_HOW TO COMPLETE THIS TASK_. Report every line in the entries below that contains the string "Microsoft", copying each such line in full, and treat uppercase and lowercase letters as different.

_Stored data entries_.
***
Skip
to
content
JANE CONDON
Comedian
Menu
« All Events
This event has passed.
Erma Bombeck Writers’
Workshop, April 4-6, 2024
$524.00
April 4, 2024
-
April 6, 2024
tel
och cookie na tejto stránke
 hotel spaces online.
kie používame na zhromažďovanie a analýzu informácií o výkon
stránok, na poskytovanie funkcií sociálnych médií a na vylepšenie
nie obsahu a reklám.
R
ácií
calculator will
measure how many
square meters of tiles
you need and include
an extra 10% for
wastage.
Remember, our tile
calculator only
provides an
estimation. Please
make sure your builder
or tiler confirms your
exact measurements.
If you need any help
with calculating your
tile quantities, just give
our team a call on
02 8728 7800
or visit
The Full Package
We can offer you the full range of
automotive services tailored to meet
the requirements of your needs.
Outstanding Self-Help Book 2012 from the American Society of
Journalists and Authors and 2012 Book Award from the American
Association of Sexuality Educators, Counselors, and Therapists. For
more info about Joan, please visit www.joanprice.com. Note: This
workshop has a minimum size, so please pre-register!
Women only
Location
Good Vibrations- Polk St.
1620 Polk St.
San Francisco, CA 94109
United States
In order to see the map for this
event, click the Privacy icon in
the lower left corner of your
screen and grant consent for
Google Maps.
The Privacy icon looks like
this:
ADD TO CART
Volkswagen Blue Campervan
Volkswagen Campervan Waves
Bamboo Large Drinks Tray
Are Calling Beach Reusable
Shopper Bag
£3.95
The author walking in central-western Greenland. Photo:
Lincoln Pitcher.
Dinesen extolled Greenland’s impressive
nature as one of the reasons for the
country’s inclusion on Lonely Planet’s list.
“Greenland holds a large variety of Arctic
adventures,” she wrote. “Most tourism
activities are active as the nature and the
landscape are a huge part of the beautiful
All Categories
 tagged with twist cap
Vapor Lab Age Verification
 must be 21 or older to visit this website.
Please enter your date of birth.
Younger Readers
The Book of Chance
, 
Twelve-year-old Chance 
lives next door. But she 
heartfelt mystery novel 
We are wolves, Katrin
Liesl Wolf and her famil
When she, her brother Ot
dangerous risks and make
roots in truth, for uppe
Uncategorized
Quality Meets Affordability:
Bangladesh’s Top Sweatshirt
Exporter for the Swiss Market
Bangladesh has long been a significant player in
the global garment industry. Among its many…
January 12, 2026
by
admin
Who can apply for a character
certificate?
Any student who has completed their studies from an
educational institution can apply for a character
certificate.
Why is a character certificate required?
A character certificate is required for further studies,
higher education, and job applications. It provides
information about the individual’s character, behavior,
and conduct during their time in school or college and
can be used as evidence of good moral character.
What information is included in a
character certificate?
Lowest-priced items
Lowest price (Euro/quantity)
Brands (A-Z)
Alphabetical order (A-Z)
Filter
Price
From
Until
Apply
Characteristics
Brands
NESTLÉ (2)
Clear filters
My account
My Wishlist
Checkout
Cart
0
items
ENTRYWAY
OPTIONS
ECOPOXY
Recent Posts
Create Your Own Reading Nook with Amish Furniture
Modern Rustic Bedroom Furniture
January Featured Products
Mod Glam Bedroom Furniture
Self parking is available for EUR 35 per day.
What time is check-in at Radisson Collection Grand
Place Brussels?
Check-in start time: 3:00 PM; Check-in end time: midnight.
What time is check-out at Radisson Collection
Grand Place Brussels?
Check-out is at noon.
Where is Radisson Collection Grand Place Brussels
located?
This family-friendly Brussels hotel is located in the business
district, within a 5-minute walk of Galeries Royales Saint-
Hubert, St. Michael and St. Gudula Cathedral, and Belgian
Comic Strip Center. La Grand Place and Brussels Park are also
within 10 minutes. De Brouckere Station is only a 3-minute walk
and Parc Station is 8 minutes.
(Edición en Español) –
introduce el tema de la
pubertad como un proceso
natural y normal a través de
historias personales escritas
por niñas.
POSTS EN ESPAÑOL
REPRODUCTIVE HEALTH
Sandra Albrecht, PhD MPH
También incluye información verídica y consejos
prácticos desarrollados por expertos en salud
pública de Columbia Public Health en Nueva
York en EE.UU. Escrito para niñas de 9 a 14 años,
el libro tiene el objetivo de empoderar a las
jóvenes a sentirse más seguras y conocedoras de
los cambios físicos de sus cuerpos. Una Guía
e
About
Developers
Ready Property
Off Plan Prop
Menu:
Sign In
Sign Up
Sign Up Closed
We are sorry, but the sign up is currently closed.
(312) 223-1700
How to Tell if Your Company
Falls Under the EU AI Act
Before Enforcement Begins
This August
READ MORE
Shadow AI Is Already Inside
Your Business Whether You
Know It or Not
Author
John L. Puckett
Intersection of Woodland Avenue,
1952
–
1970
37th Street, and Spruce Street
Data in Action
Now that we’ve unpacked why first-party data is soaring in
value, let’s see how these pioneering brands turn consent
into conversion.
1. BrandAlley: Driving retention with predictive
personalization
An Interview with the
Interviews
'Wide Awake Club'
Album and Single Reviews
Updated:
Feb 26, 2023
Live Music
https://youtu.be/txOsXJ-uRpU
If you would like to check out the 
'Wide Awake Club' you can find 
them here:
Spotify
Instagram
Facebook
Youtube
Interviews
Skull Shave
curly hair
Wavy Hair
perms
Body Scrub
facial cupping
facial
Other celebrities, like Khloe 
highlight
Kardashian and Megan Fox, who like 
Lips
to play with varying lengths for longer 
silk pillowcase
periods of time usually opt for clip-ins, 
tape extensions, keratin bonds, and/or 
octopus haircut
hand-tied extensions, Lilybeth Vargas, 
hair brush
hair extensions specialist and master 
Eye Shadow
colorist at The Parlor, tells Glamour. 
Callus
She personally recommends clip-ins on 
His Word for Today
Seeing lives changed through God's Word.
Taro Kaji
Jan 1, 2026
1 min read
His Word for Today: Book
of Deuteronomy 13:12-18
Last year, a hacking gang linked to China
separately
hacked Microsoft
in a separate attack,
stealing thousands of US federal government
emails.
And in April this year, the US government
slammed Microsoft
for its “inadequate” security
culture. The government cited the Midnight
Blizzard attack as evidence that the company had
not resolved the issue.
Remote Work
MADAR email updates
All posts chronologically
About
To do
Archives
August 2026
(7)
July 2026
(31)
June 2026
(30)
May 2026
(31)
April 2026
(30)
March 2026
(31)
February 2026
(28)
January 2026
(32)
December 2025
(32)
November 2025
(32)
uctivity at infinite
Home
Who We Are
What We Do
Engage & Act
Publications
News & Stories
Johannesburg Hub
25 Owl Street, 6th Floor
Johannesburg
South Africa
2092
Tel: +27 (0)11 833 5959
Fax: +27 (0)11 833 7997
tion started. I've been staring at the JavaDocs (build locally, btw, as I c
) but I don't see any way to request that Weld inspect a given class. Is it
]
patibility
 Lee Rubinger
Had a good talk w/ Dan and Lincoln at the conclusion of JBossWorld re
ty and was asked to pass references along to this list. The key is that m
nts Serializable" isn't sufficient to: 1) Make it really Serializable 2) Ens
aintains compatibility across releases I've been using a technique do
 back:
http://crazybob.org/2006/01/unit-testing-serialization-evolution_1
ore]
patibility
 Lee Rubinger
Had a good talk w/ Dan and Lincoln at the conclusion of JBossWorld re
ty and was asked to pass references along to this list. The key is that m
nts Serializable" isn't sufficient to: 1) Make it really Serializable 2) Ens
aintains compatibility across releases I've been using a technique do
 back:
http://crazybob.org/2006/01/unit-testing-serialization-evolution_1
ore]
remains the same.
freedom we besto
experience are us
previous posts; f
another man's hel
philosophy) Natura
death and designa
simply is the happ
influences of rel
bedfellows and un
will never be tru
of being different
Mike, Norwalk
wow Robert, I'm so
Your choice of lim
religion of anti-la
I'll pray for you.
***
_EXERCISE RESULT_.
hacked Microsoft
slammed Microsoft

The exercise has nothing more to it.